Dallican Water (HU498674) (see map)
A B C
Tephra particles in sediments from Dallican Water. A, 703 cm depth B, 523 cm depth C, 503 cm depth
Images and text originally from http://www.kv.geo.uu.se/scotland/scotland.html
Significance: this site on Catta Ness, Lunnasting has provided pollen, charcoal, chemical, physical, magnetic and tephra analyses that allow a detailed reconstruction of environmental change through the Holocene (Bennet, et al., 1992).
Sedimentation in the lake began around 9900 years BP, and until 9620 years BP consisted of minerogenic sediments eroded from raw soils (see Fig. 3). Vegetation was herbaceous until 9500 years BP, when Betula woodlands began to develop (see Fig. 4). During the period 9620-7500 years BP woodland diversified (Betula, Corylus avellana, Juniperus communis, Quercus, Alnus glutinosa, and possibly Ulmus and Fraxinus excelsior) with tall-herb communities that included a high proportion of ferns (see Fig. 4).
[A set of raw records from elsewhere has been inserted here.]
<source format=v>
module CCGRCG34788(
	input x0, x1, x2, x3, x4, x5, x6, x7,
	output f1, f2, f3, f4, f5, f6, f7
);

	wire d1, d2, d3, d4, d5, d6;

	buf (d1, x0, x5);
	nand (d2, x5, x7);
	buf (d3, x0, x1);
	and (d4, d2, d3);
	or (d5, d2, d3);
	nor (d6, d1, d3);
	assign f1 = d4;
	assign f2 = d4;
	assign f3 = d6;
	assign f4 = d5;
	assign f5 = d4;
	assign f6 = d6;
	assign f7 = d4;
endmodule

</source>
Lake sediments became predominantly organic as soils became more stable, with some leaching of cations, and erosion was reduced.
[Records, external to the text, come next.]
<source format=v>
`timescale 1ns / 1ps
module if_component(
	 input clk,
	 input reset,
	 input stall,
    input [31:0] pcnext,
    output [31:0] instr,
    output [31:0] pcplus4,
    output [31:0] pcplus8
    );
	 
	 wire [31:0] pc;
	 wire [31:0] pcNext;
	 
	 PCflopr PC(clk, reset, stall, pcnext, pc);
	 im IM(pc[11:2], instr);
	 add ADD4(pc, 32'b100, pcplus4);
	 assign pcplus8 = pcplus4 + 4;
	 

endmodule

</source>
From 7500 years BP to 5400 years BP, tree cover changed little, but the herb and fern communities were replaced by plants of heathland and mires. Erosion increased slightly and charcoal accumulation was high. These changes suggest the presence of Mesolithic people, and, associated with them, a mammalian herbivore (possibly red deer), which reduced the herb and fern communities by grazing.
After 5400 years BP, vegetation passed through a series of successional stages, returning within a few hundred years to a type similar to that prevailing earlier than 7500 years BP Contemporaneously, erosion decreased as soils re-stabilized. Charcoal accumulation was low. We suggest that the herbivore had become extinct, and the islands became uninhabited.
From about 4800 years BP, Calluna vulgaris and other mire plants increased probably due to natural soil leaching and acidification. The extent of peatland greatly increased, sealing sources of supply of erodible material. Pollen and charcoal data suggest that people were present on the island from about 4500 years BP, supporting archaeological dating for occupation of Shetland by agricultural communities. The first phase of clearance on Catta Ness was at about 4000 years BP, and lasted for about 400 years. Woodland then increased to its former levels.
Woodland was almost completely cleared from the area within 150 years at about 3120 years BP, probably as a deliberate act to extend rough grazing. This dramatic event cannot be correlated with any known cultural changes in the Shetland archaeological record, and probably results from local human activity. Heath plants increased substantially, and sediments became more organic as erosion sources continued to diminish.
Vegetation and land use have remained more or less constant for the past 3000 years, despite major cultural changes, such as the building of brochs at about 2000 years BP and the arrival of Norse people at about 1150 years BP Documentary evidence suggests that the area of land under cultivation on Catta Ness has not changed within the last 350 years.
This study has confirmed the former presence of Alnus glutinosa on Shetland, and indicated that Quercus was also present. Thus, the early Holocene woodlands of Shetland were, at least locally, more diverse than had hitherto been realized.
At least two layers of volcanic ash occur in the sediments, probably originating from Icelandic sources. A layer of basic ash at about 703 cm depth (about 9300 years BP) is identified as the Saksunarvatn ash previously described from the Faeroe Islands. A complex layer of acidic ash at 523 cm and 503 cm depth (about 4000 years BP) is probably part of the Hekla 4 ash fall. These horizons hold considerable potential as dating horizons within the Holocene of the northeast Atlantic, and contribute to understanding of the distribution of Holocene tephras in the area. This is the first complete Holocene tephra record to be obtained from the British Isles.